*Задание:*
С кем, согласно тексту, Пуанкаре сравнивает выбор в изобретении, когда оговаривается о неточности слова «выбор»?

*Текст:*
━━━━

Данный аспект полностью выпал из традиционной модели выбора, где, пользуясь выражением В.П.Зинченко (7), решение проблем подменятся принятием решений. Совсем не случайно А.Пуанкаре, отводивший моменту выбора в творчестве решающую роль, делает весьма примечательную оговорку: «Я уже говорил, что изобретение - это выбор; впрочем, это слово подобрано не совсем точно, - здесь приходит в голову сравнение с покупателем, которому предлагают большое количество образцов товаров, и он исследует их один за одним, чтобы сделать свой выбор» (5). Однако дело, как нам кажется, не в неточности терминам и вызываемых им ассоциациях, а в той реальности, которая этим термином обозначается. Акт выбора (включая сюда и его сложные формы) нет никаких оснований идентифицировать с актами творчества, поступками, деяниями и т.п. В известной мере они даже противоположны друг другу.

━━━━

*Материал:*
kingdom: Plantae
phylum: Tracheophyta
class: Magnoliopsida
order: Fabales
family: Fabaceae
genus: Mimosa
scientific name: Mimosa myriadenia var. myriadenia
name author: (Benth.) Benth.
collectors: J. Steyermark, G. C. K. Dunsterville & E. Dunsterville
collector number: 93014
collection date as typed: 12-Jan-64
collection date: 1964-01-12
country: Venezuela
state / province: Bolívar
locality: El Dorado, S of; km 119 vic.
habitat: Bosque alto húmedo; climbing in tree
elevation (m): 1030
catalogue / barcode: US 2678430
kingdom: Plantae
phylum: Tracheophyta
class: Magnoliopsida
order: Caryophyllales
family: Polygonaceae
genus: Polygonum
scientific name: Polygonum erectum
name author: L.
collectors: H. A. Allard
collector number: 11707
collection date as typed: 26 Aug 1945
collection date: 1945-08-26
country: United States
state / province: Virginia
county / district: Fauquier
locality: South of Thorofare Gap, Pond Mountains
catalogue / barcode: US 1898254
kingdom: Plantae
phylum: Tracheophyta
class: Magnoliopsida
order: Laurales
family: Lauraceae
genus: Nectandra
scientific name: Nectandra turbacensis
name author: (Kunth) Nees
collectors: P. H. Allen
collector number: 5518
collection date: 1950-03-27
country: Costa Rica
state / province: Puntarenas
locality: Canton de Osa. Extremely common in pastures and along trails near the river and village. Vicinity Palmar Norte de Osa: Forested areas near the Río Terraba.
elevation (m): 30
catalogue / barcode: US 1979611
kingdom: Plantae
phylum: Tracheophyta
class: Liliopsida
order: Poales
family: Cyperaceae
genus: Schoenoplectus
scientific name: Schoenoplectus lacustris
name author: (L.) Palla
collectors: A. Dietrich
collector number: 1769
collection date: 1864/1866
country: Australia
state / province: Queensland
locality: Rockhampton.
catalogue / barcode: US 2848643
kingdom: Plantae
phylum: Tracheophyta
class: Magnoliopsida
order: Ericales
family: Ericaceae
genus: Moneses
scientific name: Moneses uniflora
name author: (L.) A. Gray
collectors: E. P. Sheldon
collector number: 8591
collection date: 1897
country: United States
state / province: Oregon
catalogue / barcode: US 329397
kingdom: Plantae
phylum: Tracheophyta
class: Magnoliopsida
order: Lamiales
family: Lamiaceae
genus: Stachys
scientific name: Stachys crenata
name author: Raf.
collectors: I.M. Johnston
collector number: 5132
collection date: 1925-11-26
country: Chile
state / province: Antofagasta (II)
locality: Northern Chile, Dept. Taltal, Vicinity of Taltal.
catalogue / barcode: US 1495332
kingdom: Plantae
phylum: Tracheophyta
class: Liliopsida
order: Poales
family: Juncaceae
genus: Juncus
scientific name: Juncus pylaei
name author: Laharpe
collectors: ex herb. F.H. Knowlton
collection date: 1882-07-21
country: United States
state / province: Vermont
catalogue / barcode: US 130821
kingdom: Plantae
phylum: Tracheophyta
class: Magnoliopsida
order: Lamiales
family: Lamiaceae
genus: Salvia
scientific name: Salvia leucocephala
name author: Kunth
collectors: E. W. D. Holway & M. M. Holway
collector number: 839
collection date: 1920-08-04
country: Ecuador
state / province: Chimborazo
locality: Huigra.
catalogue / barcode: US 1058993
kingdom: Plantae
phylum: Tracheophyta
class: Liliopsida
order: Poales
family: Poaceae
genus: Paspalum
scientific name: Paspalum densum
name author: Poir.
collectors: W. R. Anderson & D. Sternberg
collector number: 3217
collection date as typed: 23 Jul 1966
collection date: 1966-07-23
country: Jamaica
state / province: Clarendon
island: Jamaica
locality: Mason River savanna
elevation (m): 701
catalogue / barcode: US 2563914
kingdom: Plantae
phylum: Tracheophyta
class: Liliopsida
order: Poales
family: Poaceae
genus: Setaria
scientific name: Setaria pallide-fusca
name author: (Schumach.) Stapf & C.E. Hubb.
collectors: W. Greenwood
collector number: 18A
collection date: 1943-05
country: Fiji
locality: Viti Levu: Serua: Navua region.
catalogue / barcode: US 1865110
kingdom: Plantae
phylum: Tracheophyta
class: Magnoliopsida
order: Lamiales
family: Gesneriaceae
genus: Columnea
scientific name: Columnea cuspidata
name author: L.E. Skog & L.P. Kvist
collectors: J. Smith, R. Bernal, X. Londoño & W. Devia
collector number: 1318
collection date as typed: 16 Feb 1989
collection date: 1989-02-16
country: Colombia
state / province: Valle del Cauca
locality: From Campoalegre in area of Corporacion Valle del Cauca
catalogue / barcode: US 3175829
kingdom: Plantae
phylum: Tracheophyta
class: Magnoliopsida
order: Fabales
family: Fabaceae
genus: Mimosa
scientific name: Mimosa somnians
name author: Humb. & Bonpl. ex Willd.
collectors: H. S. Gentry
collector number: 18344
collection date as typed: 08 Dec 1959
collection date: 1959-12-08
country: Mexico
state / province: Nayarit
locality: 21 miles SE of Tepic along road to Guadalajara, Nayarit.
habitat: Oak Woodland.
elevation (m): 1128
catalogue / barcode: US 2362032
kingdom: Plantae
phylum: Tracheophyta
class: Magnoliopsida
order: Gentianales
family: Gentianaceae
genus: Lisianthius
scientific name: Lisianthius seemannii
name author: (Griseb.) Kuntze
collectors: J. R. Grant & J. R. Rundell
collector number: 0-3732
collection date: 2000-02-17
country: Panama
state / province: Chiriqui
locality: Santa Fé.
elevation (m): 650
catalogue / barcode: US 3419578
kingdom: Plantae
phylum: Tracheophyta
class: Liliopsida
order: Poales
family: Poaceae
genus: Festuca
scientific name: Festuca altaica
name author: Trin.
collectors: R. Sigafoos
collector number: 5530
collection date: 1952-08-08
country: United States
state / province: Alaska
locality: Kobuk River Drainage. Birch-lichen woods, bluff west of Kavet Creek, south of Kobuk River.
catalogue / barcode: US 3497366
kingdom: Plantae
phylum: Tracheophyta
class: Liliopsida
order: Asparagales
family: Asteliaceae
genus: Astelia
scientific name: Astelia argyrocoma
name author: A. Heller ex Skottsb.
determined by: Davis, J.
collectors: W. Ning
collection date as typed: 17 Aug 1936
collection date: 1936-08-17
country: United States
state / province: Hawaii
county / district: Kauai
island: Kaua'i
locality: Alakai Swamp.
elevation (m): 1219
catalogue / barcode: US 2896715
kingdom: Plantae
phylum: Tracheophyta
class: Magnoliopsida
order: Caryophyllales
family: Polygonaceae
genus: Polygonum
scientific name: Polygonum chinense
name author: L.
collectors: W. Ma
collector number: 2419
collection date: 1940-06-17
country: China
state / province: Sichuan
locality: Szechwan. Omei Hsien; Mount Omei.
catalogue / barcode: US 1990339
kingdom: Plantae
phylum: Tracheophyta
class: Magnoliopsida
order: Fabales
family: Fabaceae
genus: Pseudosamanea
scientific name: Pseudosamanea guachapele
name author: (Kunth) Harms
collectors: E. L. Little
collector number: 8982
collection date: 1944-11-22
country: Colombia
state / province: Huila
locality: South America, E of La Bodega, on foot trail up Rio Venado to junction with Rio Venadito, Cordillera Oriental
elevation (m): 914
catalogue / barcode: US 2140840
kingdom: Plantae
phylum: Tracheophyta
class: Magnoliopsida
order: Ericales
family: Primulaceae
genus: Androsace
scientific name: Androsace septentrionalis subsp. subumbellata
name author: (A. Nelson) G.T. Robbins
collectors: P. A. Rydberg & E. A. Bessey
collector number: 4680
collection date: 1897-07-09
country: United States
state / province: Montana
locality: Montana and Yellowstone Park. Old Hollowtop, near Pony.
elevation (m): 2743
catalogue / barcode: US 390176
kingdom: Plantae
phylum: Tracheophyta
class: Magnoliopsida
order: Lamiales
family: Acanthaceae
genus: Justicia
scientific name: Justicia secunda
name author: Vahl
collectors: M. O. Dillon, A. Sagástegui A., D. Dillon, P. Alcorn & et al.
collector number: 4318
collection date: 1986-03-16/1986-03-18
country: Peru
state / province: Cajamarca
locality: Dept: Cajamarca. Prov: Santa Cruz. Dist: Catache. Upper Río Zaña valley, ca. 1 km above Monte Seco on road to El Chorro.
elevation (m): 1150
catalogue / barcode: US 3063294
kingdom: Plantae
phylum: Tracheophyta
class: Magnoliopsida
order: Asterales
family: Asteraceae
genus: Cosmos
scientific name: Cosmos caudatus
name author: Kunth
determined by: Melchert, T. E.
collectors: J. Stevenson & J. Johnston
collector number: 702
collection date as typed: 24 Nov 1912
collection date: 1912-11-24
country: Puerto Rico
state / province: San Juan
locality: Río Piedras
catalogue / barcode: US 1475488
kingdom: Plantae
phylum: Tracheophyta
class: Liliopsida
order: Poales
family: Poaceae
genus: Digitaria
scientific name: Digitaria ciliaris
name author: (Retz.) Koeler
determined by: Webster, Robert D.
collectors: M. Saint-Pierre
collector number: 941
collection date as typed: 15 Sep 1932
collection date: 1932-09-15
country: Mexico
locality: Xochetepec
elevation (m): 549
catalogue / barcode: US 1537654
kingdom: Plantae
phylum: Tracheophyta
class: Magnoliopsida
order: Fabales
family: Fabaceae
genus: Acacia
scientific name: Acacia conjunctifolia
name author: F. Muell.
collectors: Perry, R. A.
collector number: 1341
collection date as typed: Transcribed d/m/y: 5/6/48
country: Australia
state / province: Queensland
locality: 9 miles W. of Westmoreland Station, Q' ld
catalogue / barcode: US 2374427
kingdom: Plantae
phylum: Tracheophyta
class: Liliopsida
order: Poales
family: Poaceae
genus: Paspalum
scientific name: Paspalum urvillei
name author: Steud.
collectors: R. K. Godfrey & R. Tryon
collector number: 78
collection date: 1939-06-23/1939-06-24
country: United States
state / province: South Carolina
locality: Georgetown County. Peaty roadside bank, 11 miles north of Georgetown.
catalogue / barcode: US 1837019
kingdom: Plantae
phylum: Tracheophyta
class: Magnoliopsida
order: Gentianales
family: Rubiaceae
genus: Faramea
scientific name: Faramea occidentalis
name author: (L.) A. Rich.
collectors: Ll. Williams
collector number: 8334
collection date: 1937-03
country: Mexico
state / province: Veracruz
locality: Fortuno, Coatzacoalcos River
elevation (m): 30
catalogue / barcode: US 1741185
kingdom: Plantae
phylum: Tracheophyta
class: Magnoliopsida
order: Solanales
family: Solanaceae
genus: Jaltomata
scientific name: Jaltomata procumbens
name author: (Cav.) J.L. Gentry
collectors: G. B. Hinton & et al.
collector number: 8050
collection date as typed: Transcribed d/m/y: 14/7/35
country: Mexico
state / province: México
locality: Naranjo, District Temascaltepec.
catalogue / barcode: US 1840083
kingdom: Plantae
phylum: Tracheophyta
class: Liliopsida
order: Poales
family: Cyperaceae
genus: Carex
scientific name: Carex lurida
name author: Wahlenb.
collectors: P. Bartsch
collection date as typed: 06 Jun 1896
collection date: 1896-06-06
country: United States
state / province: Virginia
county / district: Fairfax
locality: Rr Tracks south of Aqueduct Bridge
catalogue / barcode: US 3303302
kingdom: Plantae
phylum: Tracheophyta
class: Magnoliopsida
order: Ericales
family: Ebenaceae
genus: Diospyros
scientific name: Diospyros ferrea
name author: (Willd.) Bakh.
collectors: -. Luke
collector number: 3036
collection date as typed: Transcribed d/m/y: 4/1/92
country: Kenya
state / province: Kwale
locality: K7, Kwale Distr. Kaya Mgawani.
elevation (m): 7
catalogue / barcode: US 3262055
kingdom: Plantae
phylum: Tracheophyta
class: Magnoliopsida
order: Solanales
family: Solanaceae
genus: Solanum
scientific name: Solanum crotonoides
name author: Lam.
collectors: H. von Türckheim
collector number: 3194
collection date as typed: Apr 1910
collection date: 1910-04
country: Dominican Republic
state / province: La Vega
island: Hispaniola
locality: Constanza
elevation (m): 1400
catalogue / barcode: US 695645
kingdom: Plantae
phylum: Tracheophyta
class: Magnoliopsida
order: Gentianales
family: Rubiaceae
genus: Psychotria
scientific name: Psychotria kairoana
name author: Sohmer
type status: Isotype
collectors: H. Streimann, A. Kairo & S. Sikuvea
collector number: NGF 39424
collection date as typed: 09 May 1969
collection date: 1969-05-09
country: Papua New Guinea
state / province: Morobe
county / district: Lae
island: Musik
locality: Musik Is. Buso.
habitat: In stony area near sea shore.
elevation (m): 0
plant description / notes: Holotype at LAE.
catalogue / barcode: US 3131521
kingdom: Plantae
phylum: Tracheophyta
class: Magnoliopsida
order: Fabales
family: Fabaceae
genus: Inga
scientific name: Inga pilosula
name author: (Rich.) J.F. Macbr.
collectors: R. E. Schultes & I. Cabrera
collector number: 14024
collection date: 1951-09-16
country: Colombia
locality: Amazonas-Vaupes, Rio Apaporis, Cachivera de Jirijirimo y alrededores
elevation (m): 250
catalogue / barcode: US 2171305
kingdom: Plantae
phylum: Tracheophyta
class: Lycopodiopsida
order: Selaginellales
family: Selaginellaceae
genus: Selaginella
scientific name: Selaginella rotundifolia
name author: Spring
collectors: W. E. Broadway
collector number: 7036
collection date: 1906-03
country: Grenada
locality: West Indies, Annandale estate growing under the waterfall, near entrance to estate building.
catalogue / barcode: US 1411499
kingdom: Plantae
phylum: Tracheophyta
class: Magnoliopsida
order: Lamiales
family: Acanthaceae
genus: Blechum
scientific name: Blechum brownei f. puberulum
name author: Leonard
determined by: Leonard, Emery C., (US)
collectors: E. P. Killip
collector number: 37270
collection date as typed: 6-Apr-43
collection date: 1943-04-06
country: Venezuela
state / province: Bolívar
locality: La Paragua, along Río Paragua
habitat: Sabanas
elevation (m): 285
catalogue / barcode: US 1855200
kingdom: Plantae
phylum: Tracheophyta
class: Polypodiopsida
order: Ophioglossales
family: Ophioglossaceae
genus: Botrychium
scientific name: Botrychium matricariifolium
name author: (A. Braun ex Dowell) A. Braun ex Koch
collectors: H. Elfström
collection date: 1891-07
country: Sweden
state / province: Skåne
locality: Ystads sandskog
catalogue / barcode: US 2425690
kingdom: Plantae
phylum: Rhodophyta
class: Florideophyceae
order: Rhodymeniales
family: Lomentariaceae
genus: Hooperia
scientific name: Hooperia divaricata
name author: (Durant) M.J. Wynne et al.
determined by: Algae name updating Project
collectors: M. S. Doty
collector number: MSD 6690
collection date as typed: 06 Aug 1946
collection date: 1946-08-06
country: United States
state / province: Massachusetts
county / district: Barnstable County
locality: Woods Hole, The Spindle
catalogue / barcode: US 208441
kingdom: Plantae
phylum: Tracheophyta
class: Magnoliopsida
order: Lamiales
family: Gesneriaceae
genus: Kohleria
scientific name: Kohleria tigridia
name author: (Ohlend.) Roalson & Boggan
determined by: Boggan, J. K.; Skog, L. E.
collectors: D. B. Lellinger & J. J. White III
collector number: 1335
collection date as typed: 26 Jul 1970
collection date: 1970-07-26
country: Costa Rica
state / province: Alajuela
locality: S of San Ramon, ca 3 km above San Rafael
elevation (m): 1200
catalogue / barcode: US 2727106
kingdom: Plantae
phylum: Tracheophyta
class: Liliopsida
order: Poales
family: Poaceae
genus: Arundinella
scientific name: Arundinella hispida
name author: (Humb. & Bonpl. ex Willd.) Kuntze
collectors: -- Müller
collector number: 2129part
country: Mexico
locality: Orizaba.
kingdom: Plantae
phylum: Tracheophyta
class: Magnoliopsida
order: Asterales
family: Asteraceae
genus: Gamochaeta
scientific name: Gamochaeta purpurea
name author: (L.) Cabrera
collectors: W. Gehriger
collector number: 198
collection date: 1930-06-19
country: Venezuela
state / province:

━━━━

*Ответ:*
С покупателем, которому предлагают большое количество образцов товаров и который исследует их один за одним, чтобы сделать свой выбор.